I fixed this manually by replacing jmp poly1305_update_x64with jmp _poly1305_update_x64 inside poly1305_avx2.s it seems this is a translation error by the x86_64-xlate.pl script, which should also mangle the symbol for the jump, because it references a global that is mangled.

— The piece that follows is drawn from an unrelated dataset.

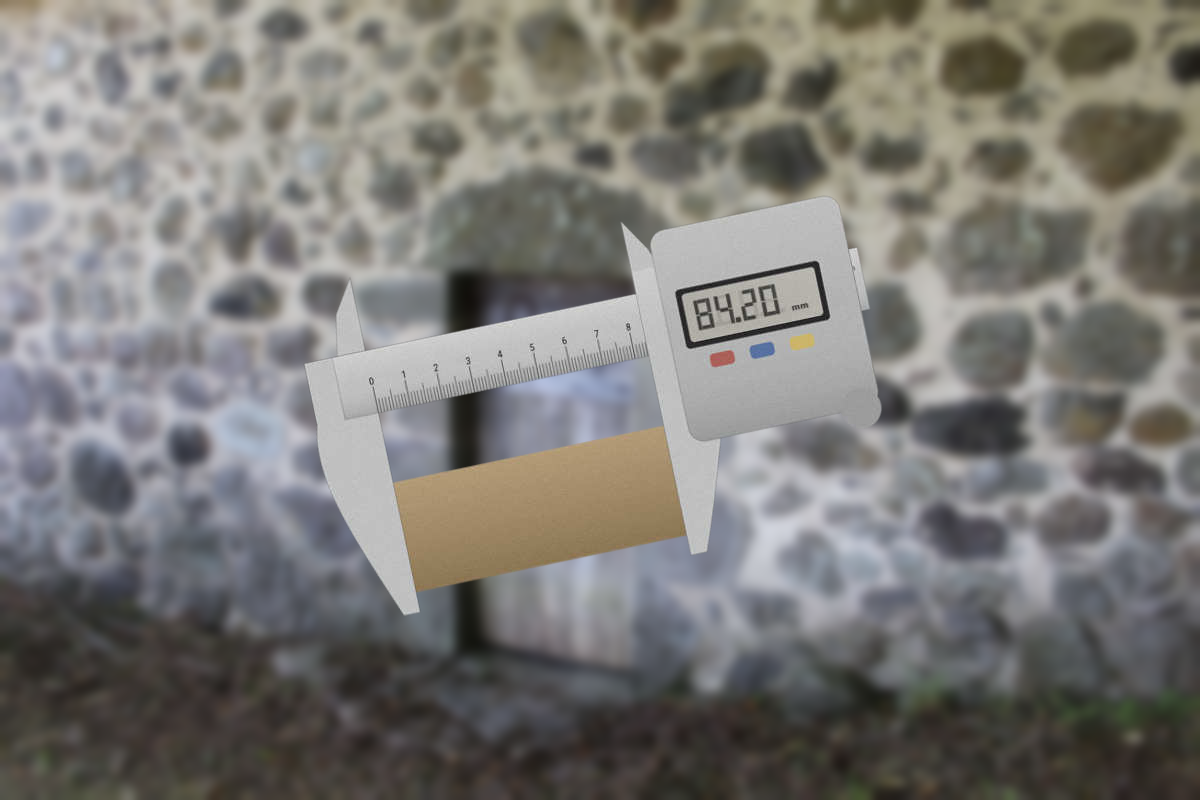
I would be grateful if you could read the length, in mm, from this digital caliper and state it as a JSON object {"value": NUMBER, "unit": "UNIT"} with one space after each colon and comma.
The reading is {"value": 84.20, "unit": "mm"}
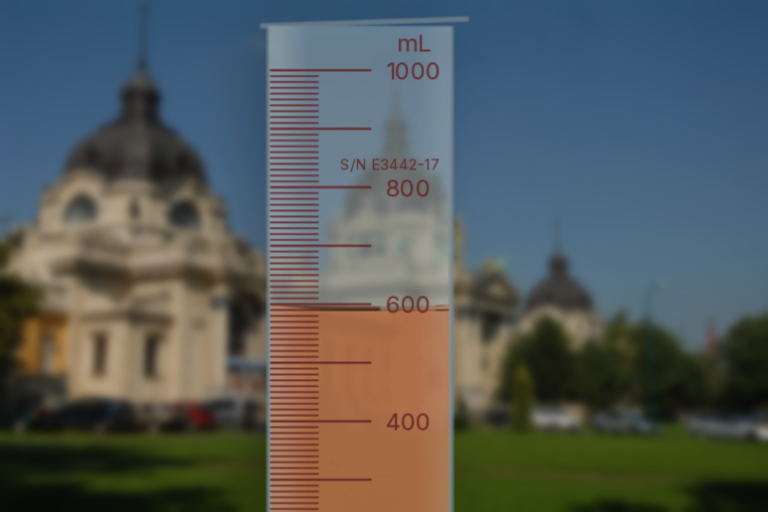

felixbuenemann commented 8 years ago

After reading the code of x86_64-xlate.pl I noticed that those unmagled symbols should've been marked as extern, so the complete fix is:

diff --git a/crypto/chacha20poly1305/asm/chacha20_avx.pl b/crypto/chacha20poly1305/asm/chacha20_avx.pl
index bf3e3f0..4a8e9f3 100644
--- a/crypto/chacha20poly1305/asm/chacha20_avx.pl
+++ b/crypto/chacha20poly1305/asm/chacha20_avx.pl
@@ -68,6 +68,10 @@ if (`$ENV{CC} -v 2>&1` =~ /(^clang version|based on LLVM) ([3-9])\.([0-9]+)/) {
   $avx = ($ver>=3.0) + ($ver>=3.01);
 }

+if (`$ENV{CC} -v 2>&1` =~ /^Apple LLVM version [7-9]/) {
+  $avx = 2;
+}
+
 if ($avx>=1) {{

 my ($rol8, $rol16, $state_cdef, $tmp,
diff --git a/crypto/chacha20poly1305/asm/chacha20_avx2.pl b/crypto/chacha20poly1305/asm/chacha20_avx2.pl
index 9f31f86..f6dcb31 100644
--- a/crypto/chacha20poly1305/asm/chacha20_avx2.pl
+++ b/crypto/chacha20poly1305/asm/chacha20_avx2.pl
@@ -67,6 +67,10 @@ if (`$ENV{CC} -v 2>&1` =~ /(^clang version|based on LLVM) ([3-9])\.([0-9]+)/) {
   $avx = ($ver>=3.0) + ($ver>=3.01);
 }

+if (`$ENV{CC} -v 2>&1` =~ /^Apple LLVM version [7-9]/) {
+  $avx = 2;
+}
+
 if ($avx>=2) {{

 my ($state_4567, $state_89ab, $state_cdef, $tmp,
diff --git a/crypto/chacha20poly1305/asm/poly1305_avx.pl b/crypto/chacha20poly1305/asm/poly1305_avx.pl
index cedeca1..c30f6a1 100644
--- a/crypto/chacha20poly1305/asm/poly1305_avx.pl
+++ b/crypto/chacha20poly1305/asm/poly1305_avx.pl
@@ -74,6 +74,10 @@ if (`$ENV{CC} -v 2>&1` =~ /(^clang version|based on LLVM) ([3-9])\.([0-9]+)/) {
         $avx = ($ver>=3.0) + ($ver>=3.01);
 }

+if (`$ENV{CC} -v 2>&1` =~ /^Apple LLVM version [7-9]/) {
+        $avx = 2;
+}
+
 if ($avx>=1) {{

 my ($_r0_, $_r1_, $_r2_, $_r3_, $_r4_,
diff --git a/crypto/chacha20poly1305/asm/poly1305_avx2.pl b/crypto/chacha20poly1305/asm/poly1305_avx2.pl
index d2dd51f..90dc4a8 100644
--- a/crypto/chacha20poly1305/asm/poly1305_avx2.pl
+++ b/crypto/chacha20poly1305/asm/poly1305_avx2.pl
@@ -57,6 +57,10 @@ if (`$ENV{CC} -v 2>&1` =~ /(^clang version|based on LLVM) ([3-9])\.([0-9]+)/) {
         $avx = ($ver>=3.0) + ($ver>=3.01);
 }

+if (`$ENV{CC} -v 2>&1` =~ /^Apple LLVM version [7-9]/) {
+        $avx = 2;
+}
+
 if ($avx>=1) {{

 my ($_r0_, $_r1_, $_r2_, $_r3_, $_r4_,
@@ -395,6 +399,7 @@ my ($state, $in, $in_len, $hlp, $rsp_save)

 $code.=<<___;

+.extern poly1305_update_x64
 ###############################################################################
 # void poly1305_update_avx2(void* $state, void* in, uint64_t in_len)
 .globl poly1305_update_avx2
@@ -907,6 +912,7 @@ poly1305_update_avx2:
 6:
   ret
 .size poly1305_update_avx2,.-poly1305_update_avx2
+.extern poly1305_finish_x64
 ###############################################################################
 # void poly1305_finish_avx2(void* $state, uint8_t mac[16]);
 .type poly1305_finish_avx2,\@function,2
diff --git a/crypto/chacha20poly1305/asm/poly1305_x64.pl b/crypto/chacha20poly1305/asm/poly1305_x64.pl
index 31c4c47..478f707 100644
--- a/crypto/chacha20poly1305/asm/poly1305_x64.pl
+++ b/crypto/chacha20poly1305/asm/poly1305_x64.pl
@@ -55,6 +55,10 @@ if (`$ENV{CC} -v 2>&1` =~ /(^clang version|based on LLVM) ([3-9])\.([0-9]+)/) {
         $avx = ($ver>=3.0) + ($ver>=3.01);
 }

+if (`$ENV{CC} -v 2>&1` =~ /^Apple LLVM version [7-9]/) {
+        $avx = 2;
+}
+

 {
 {

After that compilation and make test on macosx with OpenSSL_1_0_2-stable is successful.

skull-squadron commented 7 years ago

Awesome, thanks Apple (sarcasm) while thanks (non-sarcasm) @felixbuenemann.